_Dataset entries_
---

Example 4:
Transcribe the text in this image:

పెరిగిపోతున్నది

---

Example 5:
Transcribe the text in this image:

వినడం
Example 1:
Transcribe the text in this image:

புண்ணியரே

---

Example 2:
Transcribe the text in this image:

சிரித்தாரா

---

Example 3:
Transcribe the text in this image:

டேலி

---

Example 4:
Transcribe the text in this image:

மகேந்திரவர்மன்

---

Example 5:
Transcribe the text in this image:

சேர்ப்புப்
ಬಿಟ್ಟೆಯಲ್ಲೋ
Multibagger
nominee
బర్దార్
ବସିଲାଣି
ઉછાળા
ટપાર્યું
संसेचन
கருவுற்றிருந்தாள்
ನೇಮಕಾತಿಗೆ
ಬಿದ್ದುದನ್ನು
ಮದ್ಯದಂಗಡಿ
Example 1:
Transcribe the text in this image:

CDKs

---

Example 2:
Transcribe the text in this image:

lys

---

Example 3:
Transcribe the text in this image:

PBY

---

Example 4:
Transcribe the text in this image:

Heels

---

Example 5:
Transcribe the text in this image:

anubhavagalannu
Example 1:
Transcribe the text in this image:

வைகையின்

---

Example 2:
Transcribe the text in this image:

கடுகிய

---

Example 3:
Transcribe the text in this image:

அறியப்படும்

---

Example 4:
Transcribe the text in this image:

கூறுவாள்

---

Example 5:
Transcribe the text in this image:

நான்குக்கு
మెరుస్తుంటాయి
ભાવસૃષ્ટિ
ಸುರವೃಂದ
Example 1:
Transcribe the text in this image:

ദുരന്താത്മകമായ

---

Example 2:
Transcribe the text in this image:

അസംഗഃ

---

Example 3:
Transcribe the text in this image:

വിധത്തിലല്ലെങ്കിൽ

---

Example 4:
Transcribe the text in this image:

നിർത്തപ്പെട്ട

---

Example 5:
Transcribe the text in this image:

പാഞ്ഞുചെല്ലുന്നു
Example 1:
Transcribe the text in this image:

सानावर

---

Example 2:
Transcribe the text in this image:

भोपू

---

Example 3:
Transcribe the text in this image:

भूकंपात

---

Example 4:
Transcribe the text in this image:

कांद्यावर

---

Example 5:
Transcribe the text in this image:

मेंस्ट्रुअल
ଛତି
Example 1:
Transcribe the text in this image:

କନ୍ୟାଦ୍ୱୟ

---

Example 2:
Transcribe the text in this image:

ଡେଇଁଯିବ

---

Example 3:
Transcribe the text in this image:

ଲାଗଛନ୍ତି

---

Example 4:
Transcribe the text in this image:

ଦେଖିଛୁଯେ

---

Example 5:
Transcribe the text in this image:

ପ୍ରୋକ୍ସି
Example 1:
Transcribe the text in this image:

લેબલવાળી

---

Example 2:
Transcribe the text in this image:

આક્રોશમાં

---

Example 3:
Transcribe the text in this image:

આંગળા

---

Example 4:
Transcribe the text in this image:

_Directions_
Make a numbered list of every line in the items above, leaving out the blank ones.

_Reply_
1. ---
2. Example 4:
3. Transcribe the text in this image:
4. పెరిగిపోతున్నది
5. ---
6. Example 5:
7. Transcribe the text in this image:
8. వినడం
9. Example 1:
10. Transcribe the text in this image:
11. புண்ணியரே
12. ---
13. Example 2:
14. Transcribe the text in this image:
15. சிரித்தாரா
16. ---
17. Example 3:
18. Transcribe the text in this image:
19. டேலி
20. ---
21. Example 4:
22. Transcribe the text in this image:
23. மகேந்திரவர்மன்
24. ---
25. Example 5:
26. Transcribe the text in this image:
27. சேர்ப்புப்
28. ಬಿಟ್ಟೆಯಲ್ಲೋ
29. Multibagger
30. nominee
31. బర్దార్
32. ବସିଲାଣି
33. ઉછાળા
34. ટપાર્યું
35. संसेचन
36. கருவுற்றிருந்தாள்
37. ನೇಮಕಾತಿಗೆ
38. ಬಿದ್ದುದನ್ನು
39. ಮದ್ಯದಂಗಡಿ
40. Example 1:
41. Transcribe the text in this image:
42. CDKs
43. ---
44. Example 2:
45. Transcribe the text in this image:
46. lys
47. ---
48. Example 3:
49. Transcribe the text in this image:
50. PBY
51. ---
52. Example 4:
53. Transcribe the text in this image:
54. Heels
55. ---
56. Example 5:
57. Transcribe the text in this image:
58. anubhavagalannu
59. Example 1:
60. Transcribe the text in this image:
61. வைகையின்
62. ---
63. Example 2:
64. Transcribe the text in this image:
65. கடுகிய
66. ---
67. Example 3:
68. Transcribe the text in this image:
69. அறியப்படும்
70. ---
71. Example 4:
72. Transcribe the text in this image:
73. கூறுவாள்
74. ---
75. Example 5:
76. Transcribe the text in this image:
77. நான்குக்கு
78. మెరుస్తుంటాయి
79. ભાવસૃષ્ટિ
80. ಸುರವೃಂದ
81. Example 1:
82. Transcribe the text in this image:
83. ദുരന്താത്മകമായ
84. ---
85. Example 2:
86. Transcribe the text in this image:
87. അസംഗഃ
88. ---
89. Example 3:
90. Transcribe the text in this image:
91. വിധത്തിലല്ലെങ്കിൽ
92. ---
93. Example 4:
94. Transcribe the text in this image:
95. നിർത്തപ്പെട്ട
96. ---
97. Example 5:
98. Transcribe the text in this image:
99. പാഞ്ഞുചെല്ലുന്നു
100. Example 1:
101. Transcribe the text in this image:
102. सानावर
103. ---
104. Example 2:
105. Transcribe the text in this image:
106. भोपू
107. ---
108. Example 3:
109. Transcribe the text in this image:
110. भूकंपात
111. ---
112. Example 4:
113. Transcribe the text in this image:
114. कांद्यावर
115. ---
116. Example 5:
117. Transcribe the text in this image:
118. मेंस्ट्रुअल
119. ଛତି
120. Example 1:
121. Transcribe the text in this image:
122. କନ୍ୟାଦ୍ୱୟ
123. ---
124. Example 2:
125. Transcribe the text in this image:
126. ଡେଇଁଯିବ
127. ---
128. Example 3:
129. Transcribe the text in this image:
130. ଲାଗଛନ୍ତି
131. ---
132. Example 4:
133. Transcribe the text in this image:
134. ଦେଖିଛୁଯେ
135. ---
136. Example 5:
137. Transcribe the text in this image:
138. ପ୍ରୋକ୍ସି
139. Example 1:
140. Transcribe the text in this image:
141. લેબલવાળી
142. ---
143. Example 2:
144. Transcribe the text in this image:
145. આક્રોશમાં
146. ---
147. Example 3:
148. Transcribe the text in this image:
149. આંગળા
150. ---
151. Example 4:
152. Transcribe the text in this image:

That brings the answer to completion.